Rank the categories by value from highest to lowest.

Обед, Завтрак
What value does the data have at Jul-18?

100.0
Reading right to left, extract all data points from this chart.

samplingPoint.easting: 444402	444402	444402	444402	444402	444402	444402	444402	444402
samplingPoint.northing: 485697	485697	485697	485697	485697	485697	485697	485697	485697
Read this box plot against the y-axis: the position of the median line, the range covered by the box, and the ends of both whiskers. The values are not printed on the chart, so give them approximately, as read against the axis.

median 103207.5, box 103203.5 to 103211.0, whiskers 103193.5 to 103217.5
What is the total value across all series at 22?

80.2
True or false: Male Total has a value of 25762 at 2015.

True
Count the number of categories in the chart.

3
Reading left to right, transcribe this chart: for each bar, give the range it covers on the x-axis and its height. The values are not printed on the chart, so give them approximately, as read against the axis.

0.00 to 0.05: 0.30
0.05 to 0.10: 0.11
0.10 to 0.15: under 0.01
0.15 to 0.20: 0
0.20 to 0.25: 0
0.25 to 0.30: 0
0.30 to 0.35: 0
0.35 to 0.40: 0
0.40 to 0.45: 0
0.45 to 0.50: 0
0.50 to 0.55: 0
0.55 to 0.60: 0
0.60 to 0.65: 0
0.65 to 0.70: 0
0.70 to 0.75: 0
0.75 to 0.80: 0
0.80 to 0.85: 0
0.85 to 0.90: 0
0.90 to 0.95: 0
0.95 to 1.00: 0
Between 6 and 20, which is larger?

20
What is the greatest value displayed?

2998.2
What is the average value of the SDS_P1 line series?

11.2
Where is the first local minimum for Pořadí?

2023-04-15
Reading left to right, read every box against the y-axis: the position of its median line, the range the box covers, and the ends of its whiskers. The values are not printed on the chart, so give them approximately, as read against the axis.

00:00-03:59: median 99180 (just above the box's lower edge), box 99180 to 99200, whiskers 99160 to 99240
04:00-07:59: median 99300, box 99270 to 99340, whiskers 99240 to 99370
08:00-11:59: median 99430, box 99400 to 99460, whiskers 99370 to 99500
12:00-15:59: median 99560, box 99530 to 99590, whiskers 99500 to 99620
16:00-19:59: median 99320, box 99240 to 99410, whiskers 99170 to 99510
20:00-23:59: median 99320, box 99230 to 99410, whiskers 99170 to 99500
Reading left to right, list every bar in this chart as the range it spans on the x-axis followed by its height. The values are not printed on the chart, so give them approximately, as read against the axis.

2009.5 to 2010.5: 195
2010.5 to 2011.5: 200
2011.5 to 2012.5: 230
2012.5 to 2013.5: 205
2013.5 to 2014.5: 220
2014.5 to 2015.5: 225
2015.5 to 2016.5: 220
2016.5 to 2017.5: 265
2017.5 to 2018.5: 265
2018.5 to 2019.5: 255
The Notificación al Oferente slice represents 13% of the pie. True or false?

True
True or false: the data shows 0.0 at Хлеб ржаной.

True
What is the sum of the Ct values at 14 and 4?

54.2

Exercise description
Output the records as a JSON list of strings, one string per line and blank lines omitted, starting at the first line and ending with the line that contains "Reading right to".

Written reply
[
  "Rank the categories by value from highest to lowest.",
  "Обед, Завтрак",
  "What value does the data have at Jul-18?",
  "100.0",
  "Reading right to left, extract all data points from this chart."
]